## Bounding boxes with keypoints
"""

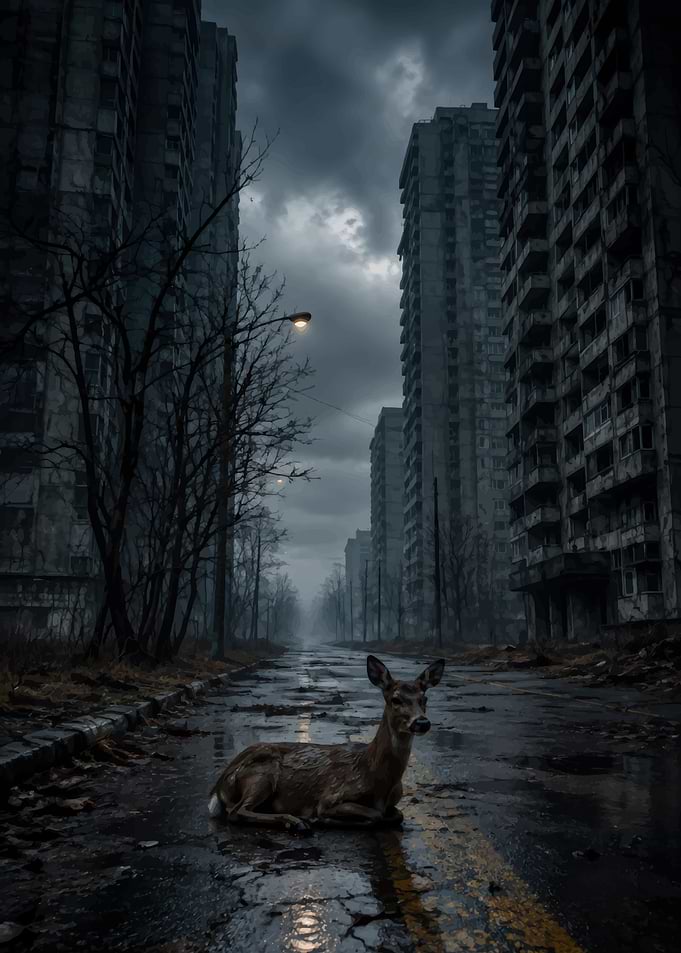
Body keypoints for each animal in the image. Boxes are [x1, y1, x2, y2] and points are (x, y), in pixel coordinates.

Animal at [208, 654, 445, 831]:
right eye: (395, 699)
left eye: (424, 699)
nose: (422, 722)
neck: (378, 778)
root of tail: (219, 786)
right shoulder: (331, 796)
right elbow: (375, 815)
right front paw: (318, 818)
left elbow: (398, 815)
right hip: (262, 772)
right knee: (237, 812)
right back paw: (295, 821)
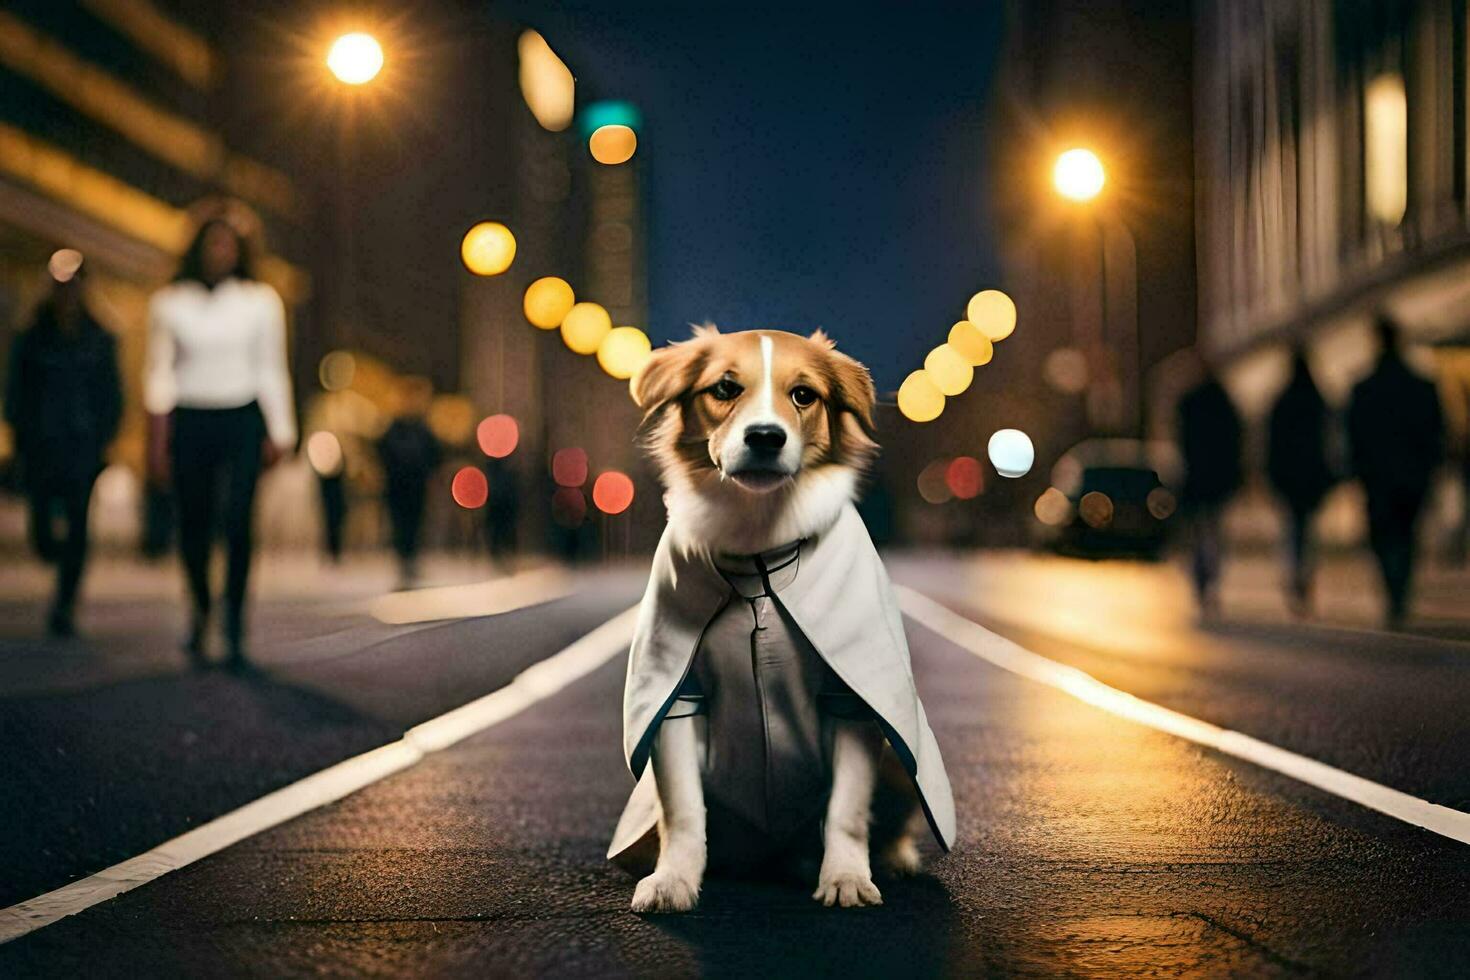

"""

## ASSIGNMENT
Pick up at the line containing "right eye: (395, 699)" and copy each line exactly until the data ends, including that last line; copy no pictures.

## OUTPUT OF THE TASK
right eye: (395, 699)
left eye: (424, 699)
nose: (422, 722)
neck: (378, 778)
root of tail: (219, 786)
right shoulder: (331, 796)
right elbow: (375, 815)
right front paw: (318, 818)
left elbow: (398, 815)
right hip: (262, 772)
right knee: (237, 812)
right back paw: (295, 821)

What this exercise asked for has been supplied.